● **What to produce**: Which lines in the records below contain the word "TASK"? Copy each of them.

● **Dataset records**:

# # #

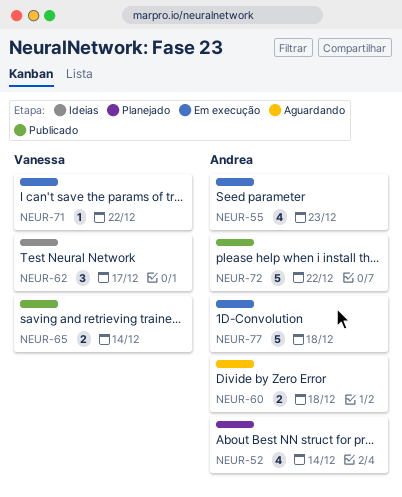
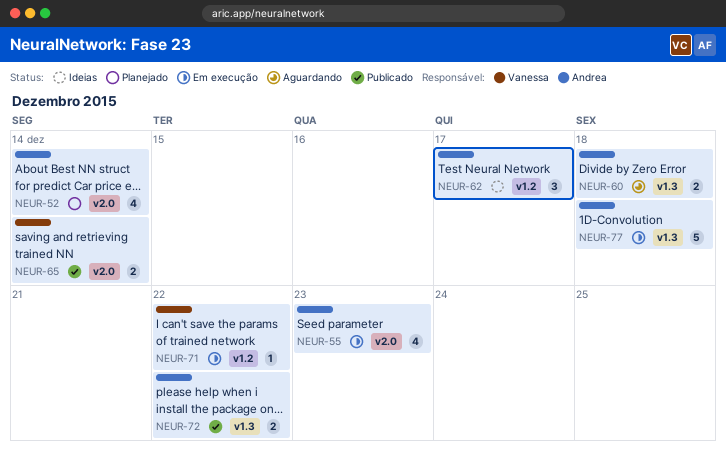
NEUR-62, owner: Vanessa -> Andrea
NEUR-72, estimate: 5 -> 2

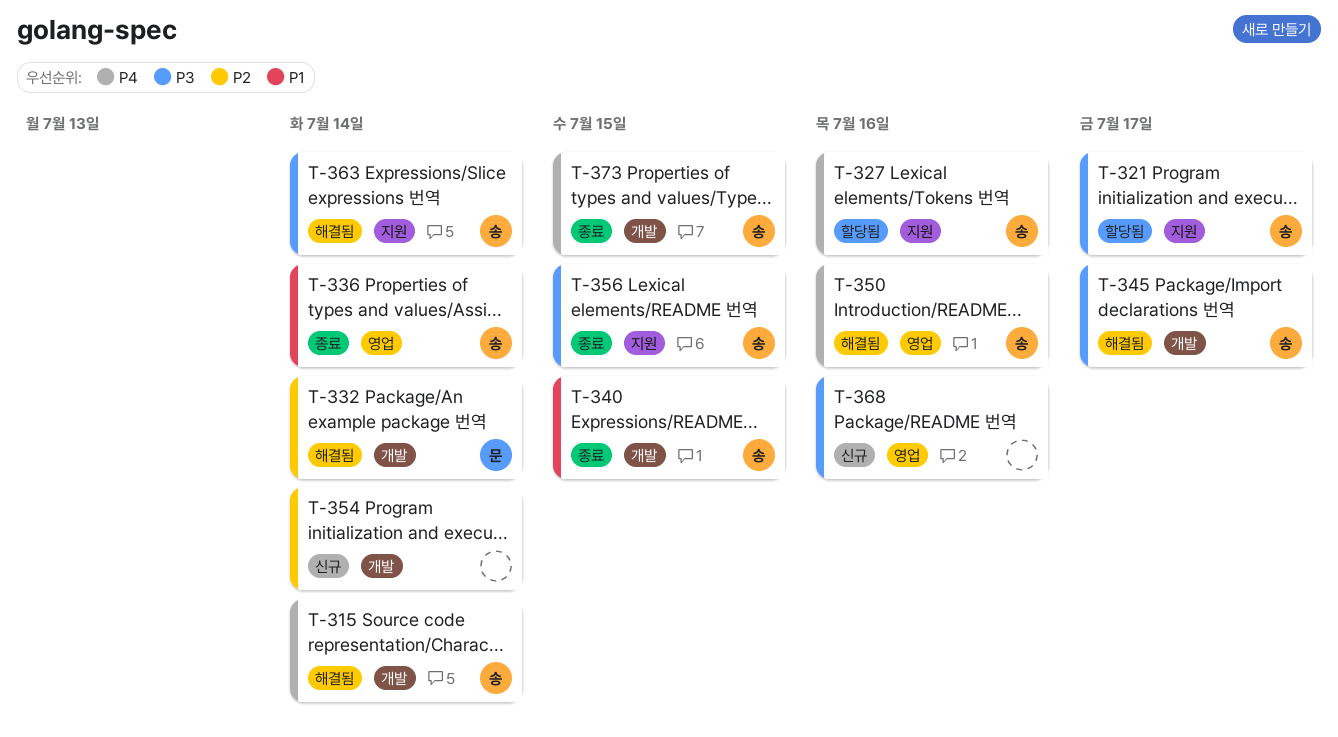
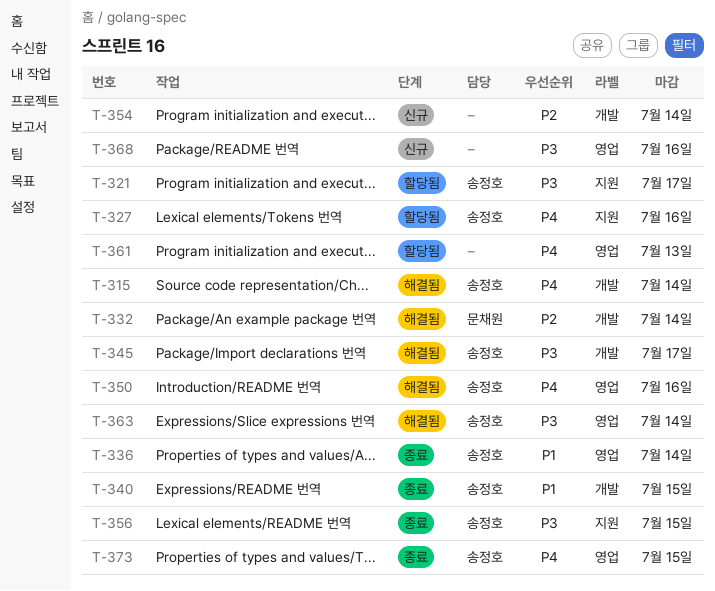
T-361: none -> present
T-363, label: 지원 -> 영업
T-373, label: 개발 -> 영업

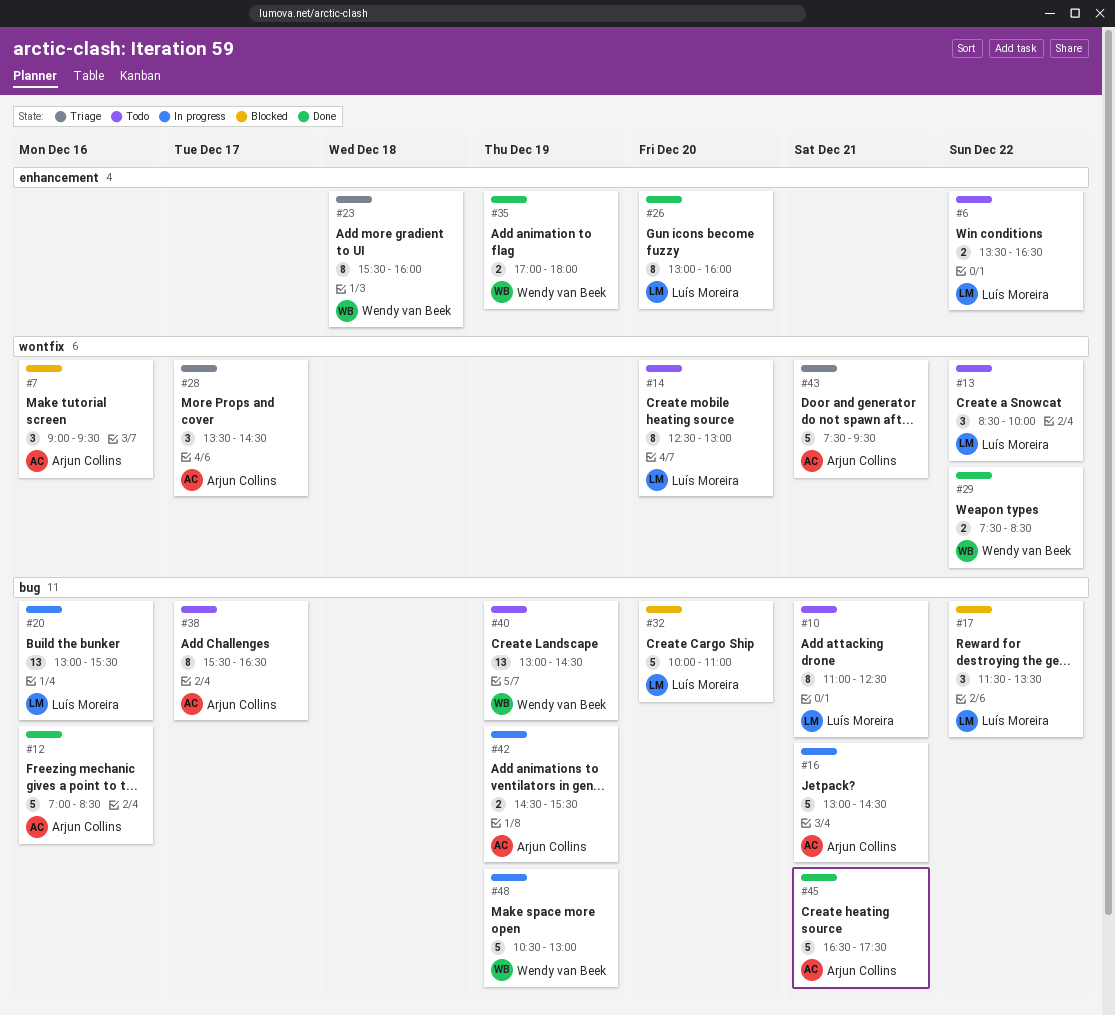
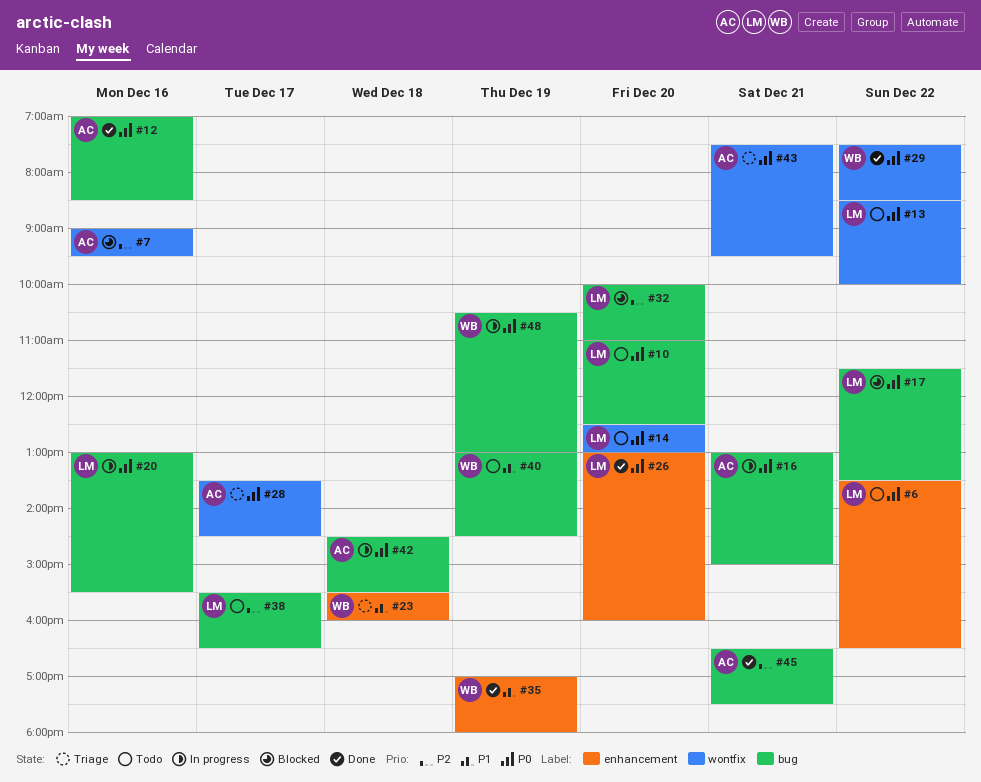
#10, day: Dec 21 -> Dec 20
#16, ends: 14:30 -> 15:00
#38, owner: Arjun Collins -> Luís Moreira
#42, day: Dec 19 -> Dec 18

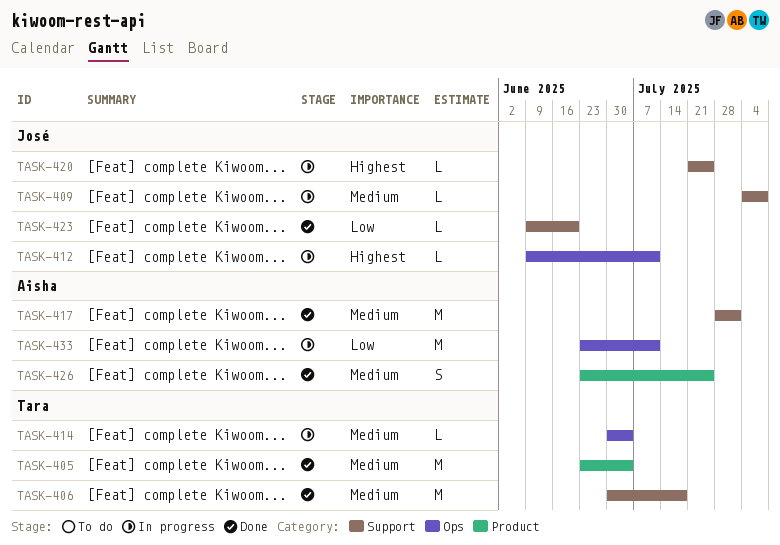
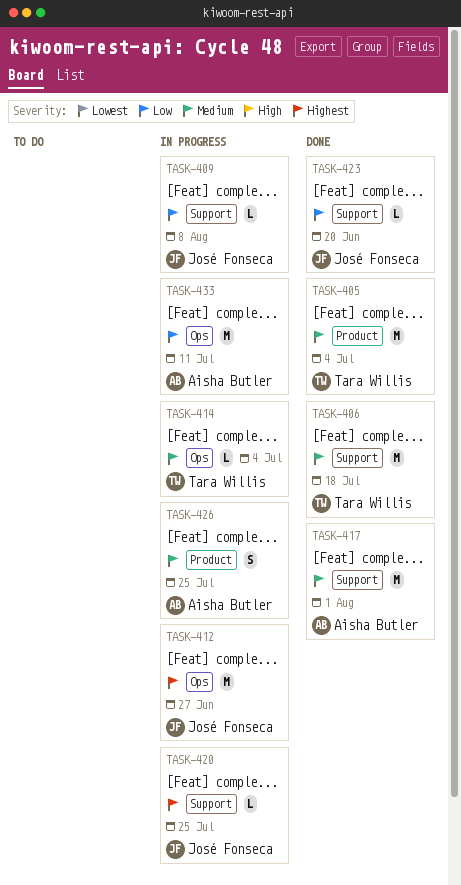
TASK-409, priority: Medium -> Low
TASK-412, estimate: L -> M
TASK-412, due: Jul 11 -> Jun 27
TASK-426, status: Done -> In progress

# # #

● **Problem solution**:
TASK-409, priority: Medium -> Low
TASK-412, estimate: L -> M
TASK-412, due: Jul 11 -> Jun 27
TASK-426, status: Done -> In progress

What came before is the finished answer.